Casapound Perugia inaugura la nuova sede: "Ci vuole più destra a Perugia"

Nota - Questo comunicato è stato pubblicato integralmente come contributo esterno. Questo contenuto non è pertanto un articolo prodotto dalla redazione di PerugiaToday

È stata inaugurata in via Valentini, nel quartiere universitario di Elce ed alla presenza del vice presidente di CasaPound Italia Andrea Antonini, "Griffa" la nuova sede perugina del movimento che, con il suo nome, rende omaggio al capitano di ventura Braccio Fortebraccio da Montone e al futurismo perugino. Circa 100 gli accorsi all'evento. "Questo è l'avamposto di libertà della città di Perugia - dichiara Antonio Ribecco, responsabile cittadino di Cpi.

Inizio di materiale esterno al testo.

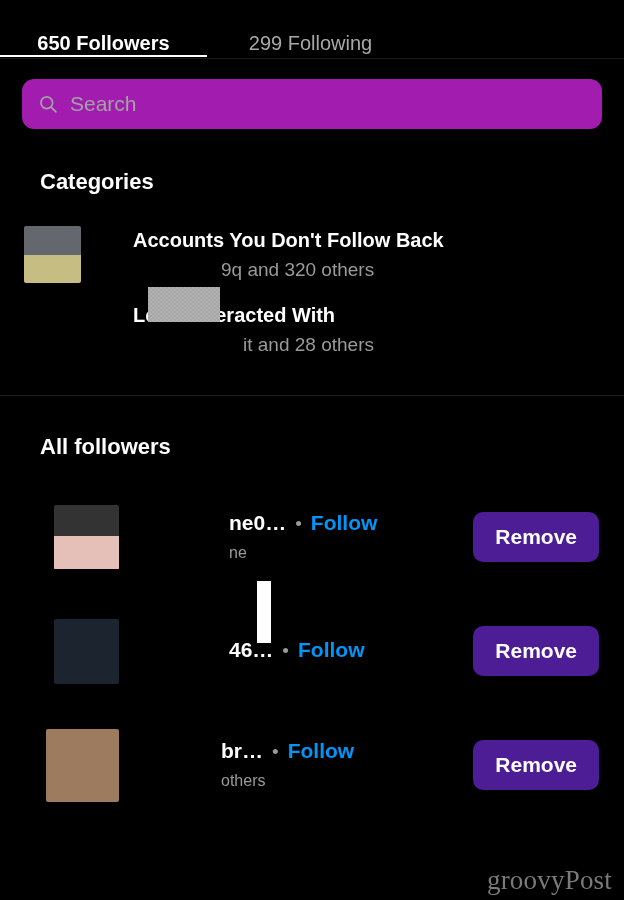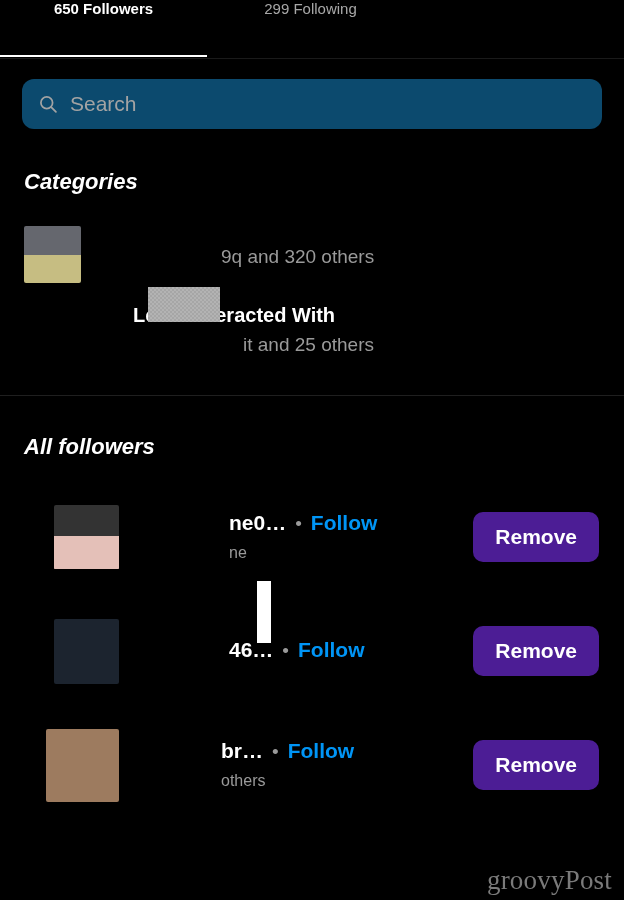--- a/index.html
+++ b/index.html
@@ -21,23 +21,23 @@
   .tabbar {
     position: relative;
     height: 59px;
     display: flex;
     align-items: flex-start;
     background: #000;
   }
   .tab {
     height: 57px;
     display: flex;
-    align-items: flex-start;
+    align-items: flex-end;
     justify-content: center;
-    font-size: 15px;
+    font-size: 20px;
     box-sizing: border-box;
   }
   .tab-0 { width: 207px; }
   .tab-1 { width: 207px; }
   .tab-2 { width: 210px; }
   .tab.active {
     color: #ffffff;
     font-weight: bold;
     border-bottom: 2px solid #ffffff;
   }
@@ -53,21 +53,21 @@
     height: 1px;
     background: #1a1a1a;
   }
 
   
   .search-wrap {
     padding: 20px 22px 0 22px;
   }
   .searchbar {
     height: 50px;
-    background: #0c4a6e;
+    background: #a21caf;
     border-radius: 12px;
     display: flex;
     align-items: center;
     padding: 0 16px;
     box-sizing: border-box;
   }
   .search-icon {
     width: 20px;
     height: 20px;
     margin-right: 12px;
@@ -84,22 +84,21 @@
     color: #d6d6d6;
     padding: 0;
   }
   .search-input::placeholder { color: #a3a3a3; opacity: 1; }
 
   
   .section-title {
     font-size: 22px;
     font-weight: bold;
     color: #fff;
-    padding: 0 0 0 24px;
-    font-style: italic;
+    padding: 0 0 0 40px;
   }
   #categories-title { margin-top: 40px; }
   #all-followers-title { margin-top: 38px; }
 
   
   .cat-list { margin-top: 22px; position: relative; }
   .cat-row {
     position: relative;
     height: 75px;
     display: flex;
@@ -263,32 +262,33 @@
 <div class="section-title" id="categories-title">Categories</div>
 
 <div class="cat-list">
 
   <div class="cat-row">
     <div class="cat-avatar">
       <div style="height:50%;background:#65676e;"></div>
       <div style="height:50%;background:#c6bd82;"></div>
     </div>
     <div class="cat-text">
+      <div class="cat-name">Accounts You Don't Follow Back</div>
       <div class="cat-sub indent-1">9q and 320 others</div>
     </div>
   </div>
 
   <div class="cat-row">
     <div class="cat-avatar" style="visibility:hidden;">
       <div style="height:50%;background:#65676e;"></div>
       <div style="height:50%;background:#c6bd82;"></div>
     </div>
     <div class="cat-text">
       <div class="cat-name">Least Interacted With</div>
-      <div class="cat-sub indent-2">it and 25 others</div>
+      <div class="cat-sub indent-2">it and 28 others</div>
     </div>
   </div>
 
   <div class="redact-box" style="left:148px; top:70px; width:72px; height:35px;"></div>
 </div>
 
 <div class="divider"></div>
 
 <div class="section-title" id="all-followers-title">All followers</div>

Nella città che ormai è la capitale della droga, del malaffare e dell'immigrazione selvaggia, noi vogliamo proporre un modello alternativo ed affermarlo con la forza del nostro impegno: nella nostra sede sarà attivo il banco alimentare per le famiglie in difficoltà, si terranno conferenze, dibattiti, si potranno conoscere le nostre proposte per rilanciare il centro storico di Perugia, si potranno firmare le nostre proposte di legge, tra cui quella che prevede, nell'assegnazione delle case popolari, una priorità per gli italiani".

Riguardo le polemiche sollevate dalla sinistra antagonista sull'apertura della sede, Ribecco si è così espresso: "Davvero esistono ancora persone che che si stracciano le vesti in nome della democrazia e della libertà, e poi si arrogano il diritto di decidere chi può fare politica e chi può aprire una sede? Invece di pensare alla finanza che sta uccidendo questa nazione, alle fabbriche che chiudono, alla dittatura dell'Ue, a una città diventata ingestibile, si mobilitano per chiudere le sedi di chi non la pensa come loro. Strano, perché a ben vedere, molti di loro sono figliocci politici di molte sigle del centro-sinistra che proprio in questi giorni a Terni, città in cui CasaPound si presenta con una propria lista alle amministrative, hanno sottoscritto insieme a noi un protocollo davanti a tutte le forze dell'ordine con cui si impegnano a rispettare gli avversari politici in un confronto democratico e costituzionalmente garantito, ragion per cui protestare contro l'apertura di un nostro spazio corrisponde a violazione di tale accordo".

"Detto questo - conclude Ribecco - chi è più intollerante e pericoloso per la democrazia: chi in molte città offre servizi sociali e magari partecipa a regolari e costituzionali elezioni come CasaPound, o chi protesta a prescindere contro la nostra stessa esistenza e di notte ci viene a trovare con caschi e bastoni?".